Dunque, l'obbligo di commisurare il compenso al decoro
professionale si tradurrebbe in una surrettizia reintroduzione dei
minimi tariffari, eludendo così l'abolizione degli stessi disposta
dal legislatore (art. 2 decreto legge 4 luglio 2006, n. 223,
convertito in legge 4 agosto 2006, n. 248; art. 9 del decreto legge
24 gennaio 2012, n. 1, convertito in legge 24 marzo 2012, n. 27),
con i conseguenti effetti restrittivi della concorrenza.
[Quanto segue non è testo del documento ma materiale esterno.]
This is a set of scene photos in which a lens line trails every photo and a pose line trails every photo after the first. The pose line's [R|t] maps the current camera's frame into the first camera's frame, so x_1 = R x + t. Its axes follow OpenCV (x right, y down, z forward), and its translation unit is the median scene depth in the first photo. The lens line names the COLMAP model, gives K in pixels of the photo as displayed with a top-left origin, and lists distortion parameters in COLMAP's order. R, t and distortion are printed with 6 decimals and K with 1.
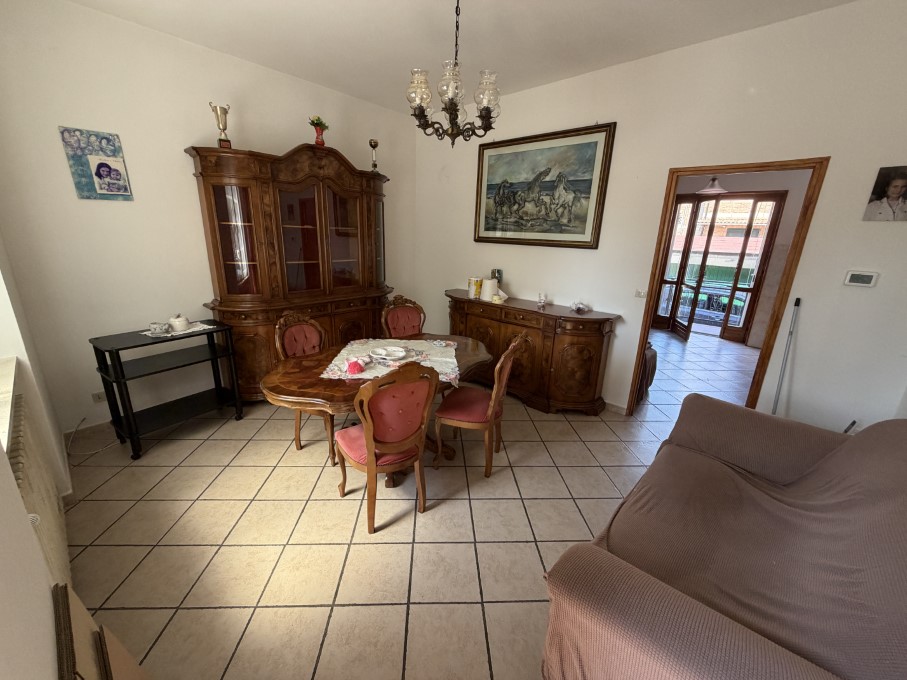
lens RADIAL K [[362.1, 0, 453.5], [0, 362.1, 340.0], [0, 0, 1]] dist [-0.000108, 0.000042]
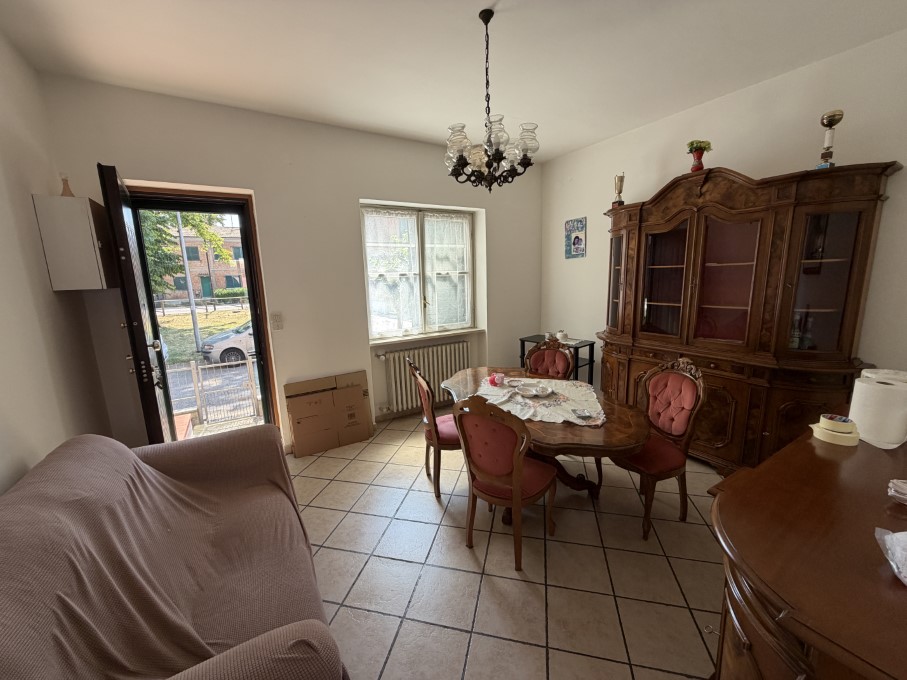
lens RADIAL K [[362.1, 0, 453.5], [0, 362.1, 340.0], [0, 0, 1]] dist [-0.000108, 0.000042]
pose [[-0.278025, 0.152697, -0.948359, 0.842380], [-0.245860, 0.943085, 0.223926, -0.273190], [0.928577, 0.295421, -0.224659, 0.991713]]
Secondo il CdS non si può, inoltre, ritenere che tale regola
deontologica (e il collegato effetto restrittivo della concorrenza
che ne deriva) sia necessaria per garantire l'obiettivo della
tutela del consumatore, assicurandogli una prestazione di qualità.
"Il fine di tutelare il consumatore viene adeguatamente
perseguito dall'ordinamento nazionale tramite altri strumenti, che
trovano il loro principale ambito di applicazione nella disciplina
del singolo rapporto tra professionista e cliente, e si traducono
nella previsione di rimedi civilistici, la cui piena operatività
non richiede l'attribuzione di alcun potere di vigilanza all'Ordine
professionale".
Parimenti non si può ritenere che la regola deontologica che impone
di praticare compensi commisurati al decoro della professione possa
trovare una copertura normativa nell'art. 2233, comma 2, cod. civ.
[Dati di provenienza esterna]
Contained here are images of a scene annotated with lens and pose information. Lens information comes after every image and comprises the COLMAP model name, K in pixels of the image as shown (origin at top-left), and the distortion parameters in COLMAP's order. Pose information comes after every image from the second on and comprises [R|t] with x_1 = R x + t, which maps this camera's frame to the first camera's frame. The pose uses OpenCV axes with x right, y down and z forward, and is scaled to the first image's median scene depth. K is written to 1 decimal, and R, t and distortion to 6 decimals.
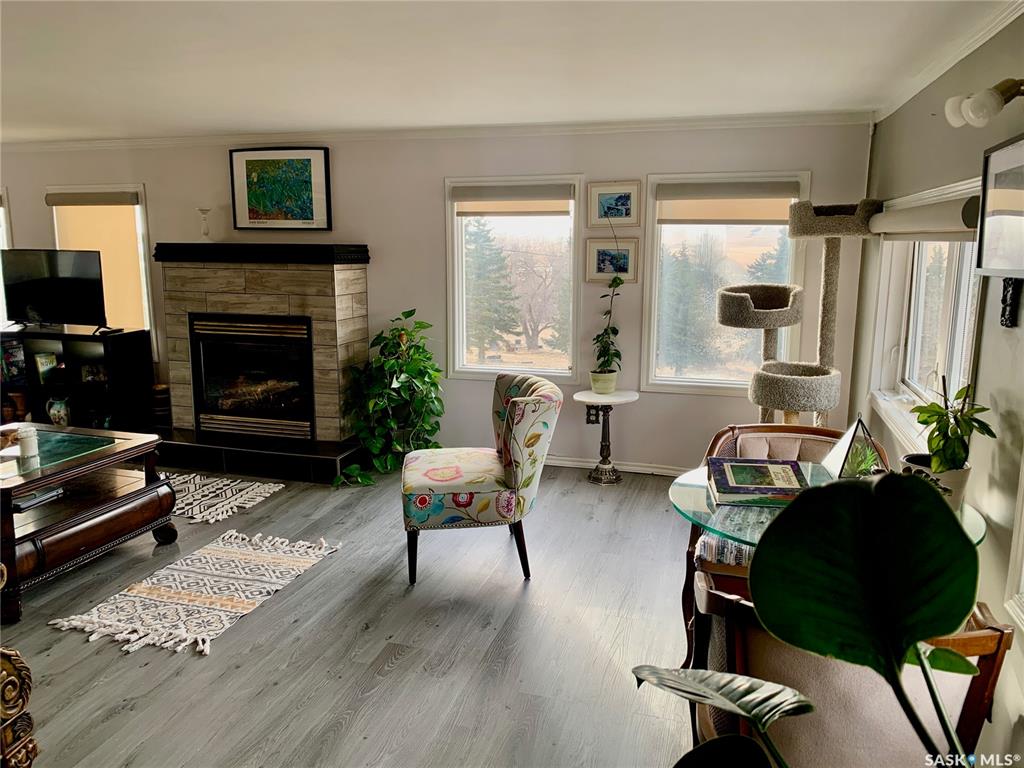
lens RADIAL K [[775.3, 0, 512.0], [0, 775.3, 384.0], [0, 0, 1]] dist [0.083191, -0.153768]
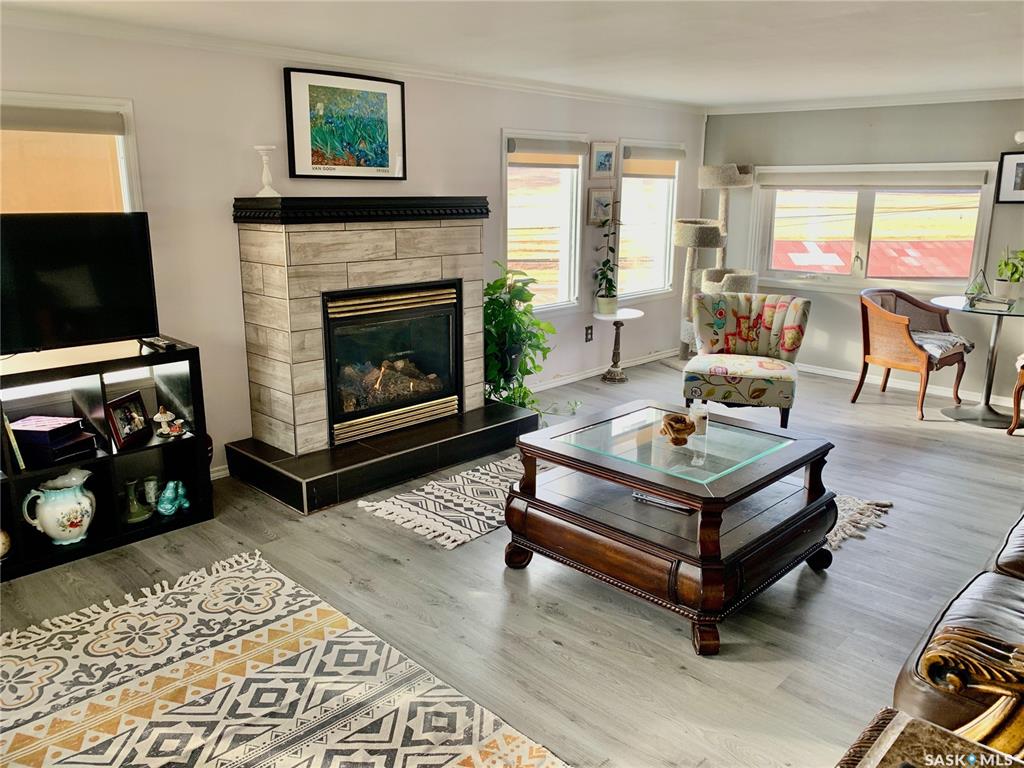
lens RADIAL K [[775.3, 0, 512.0], [0, 775.3, 384.0], [0, 0, 1]] dist [0.083191, -0.153768]
pose [[0.463872, -0.219125, 0.858375, -0.992774], [0.159247, 0.973769, 0.162524, -0.099344], [-0.871472, 0.061303, 0.486599, 0.494459]]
che, occupandosi del contratto d'opera intellettuale, prevede
espressamente che "in ogni caso la misura del compenso deve
essere adeguata all'importanza dell'opera e al decoro della
professione". Tale norma, contenuta nel codice civile, si
indirizza, infatti, al singolo professionista, disciplinando i suoi
rapporti con il cliente nell'ambito del singolo rapporto
contrattuale, senza attribuire alcun potere di vigilanza agli
Ordini in merito alle scelte contrattuali dei propri iscritti.
A fronte di un preciso obbligo civilistico che già lega il compenso
professionale al decoro della professione e all'importanza
dell'opera, l'introduzione di una regola deontologica volta a
ribadire tale obbligo, riservando la vigilanza circa il suo
rispetto all'Ordine, e prevedendo l'eventualità di sanzioni
disciplinari in caso di inosservanza, appare evidentemente estranea
o, comunque, manifestamente non proporzionata, rispetto
all'esigenza di fornire al consumatore adeguata tutela.
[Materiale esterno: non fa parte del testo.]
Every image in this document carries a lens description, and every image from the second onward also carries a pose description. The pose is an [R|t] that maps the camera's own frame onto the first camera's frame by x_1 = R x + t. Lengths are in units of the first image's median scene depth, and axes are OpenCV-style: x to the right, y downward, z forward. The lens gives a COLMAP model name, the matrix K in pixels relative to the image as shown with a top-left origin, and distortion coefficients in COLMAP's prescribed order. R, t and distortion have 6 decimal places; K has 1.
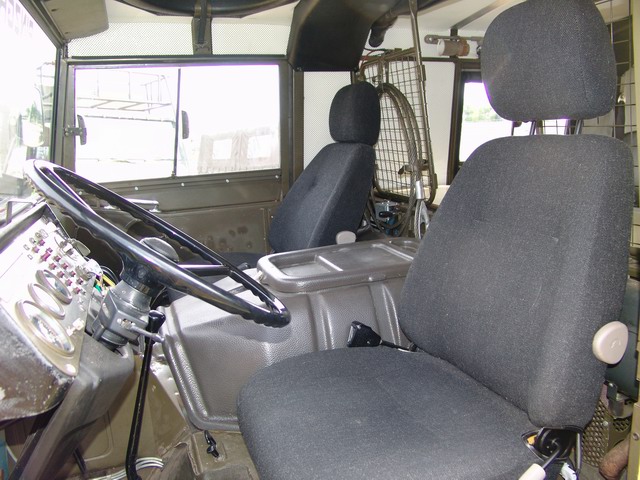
lens RADIAL K [[544.1, 0, 319.7], [0, 544.1, 243.8], [0, 0, 1]] dist [-0.156674, 0.139531]
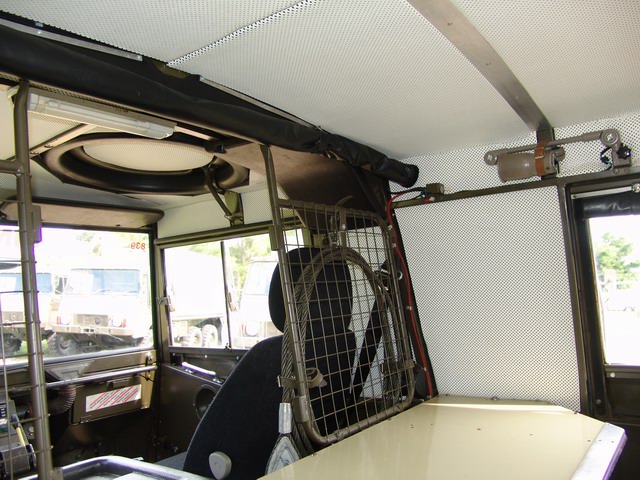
lens RADIAL K [[544.1, 0, 319.7], [0, 544.1, 243.8], [0, 0, 1]] dist [-0.156674, 0.139531]
pose [[0.546023, -0.056367, -0.835872, 0.652349], [-0.138475, 0.977938, -0.156404, -0.183721], [0.826247, 0.201147, 0.526171, 0.588687]]
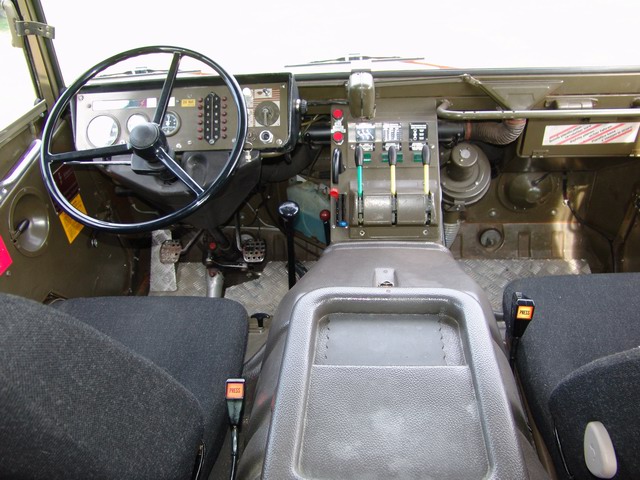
lens RADIAL K [[544.1, 0, 319.7], [0, 544.1, 243.8], [0, 0, 1]] dist [-0.156674, 0.139531]
pose [[-0.401578, 0.565911, -0.720055, 0.273197], [-0.113303, 0.749497, 0.652240, -0.297015], [0.908789, 0.343509, -0.236862, 0.751500]]
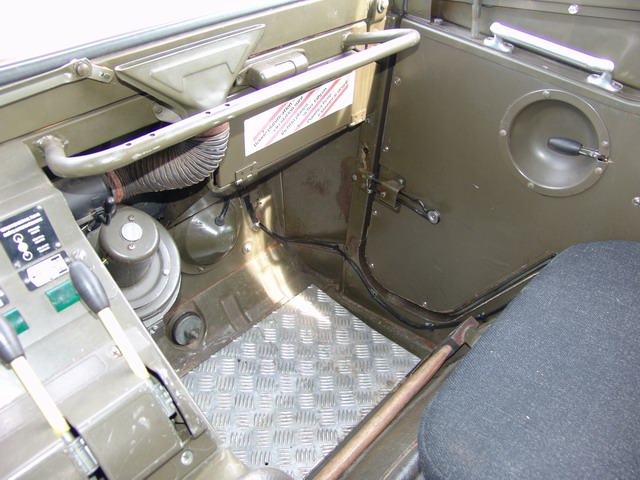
lens RADIAL K [[544.1, 0, 319.7], [0, 544.1, 243.8], [0, 0, 1]] dist [-0.156674, 0.139531]
pose [[0.470976, 0.514107, -0.716851, -0.089133], [-0.145571, 0.846776, 0.511644, -0.124198], [0.870052, -0.136619, 0.473650, 0.660235]]
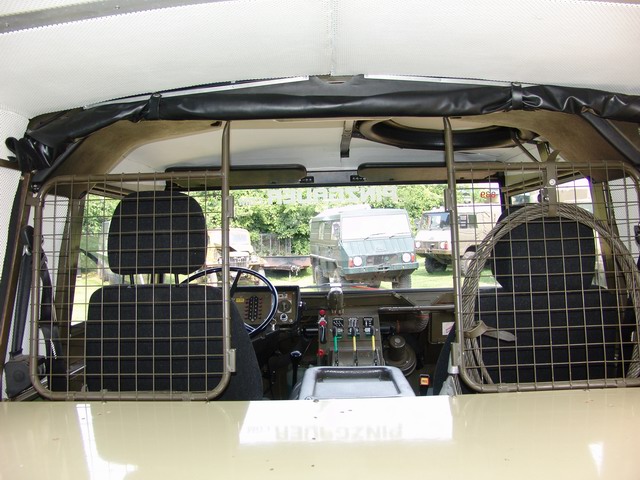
lens RADIAL K [[544.1, 0, 319.7], [0, 544.1, 243.8], [0, 0, 1]] dist [-0.156674, 0.139531]
pose [[-0.354470, 0.058683, -0.933224, 0.794251], [-0.153109, 0.980916, 0.119838, -0.274155], [0.922447, 0.185364, -0.338720, 0.927242]]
Accolta, dunque, la tesi dell'AGCM e respinta quella dei
Geologi.
Chiudo ricordando una vecchia poesia di Bertold Brecht che
recita:
"Prima di tutto vennero a prendere gli zingari
e fui contento, perché rubacchiavano.
Poi vennero a prendere gli ebrei
e stetti zitto, perché mi stavano antipatici.
Poi vennero a prendere gli omosessuali,
e fui sollevato, perché mi erano fastidiosi.
Poi vennero a prendere i comunisti,
e io non dissi niente, perché non ero comunista.
Un giorno vennero a prendere me,
e non c'era rimasto nessuno a protestare".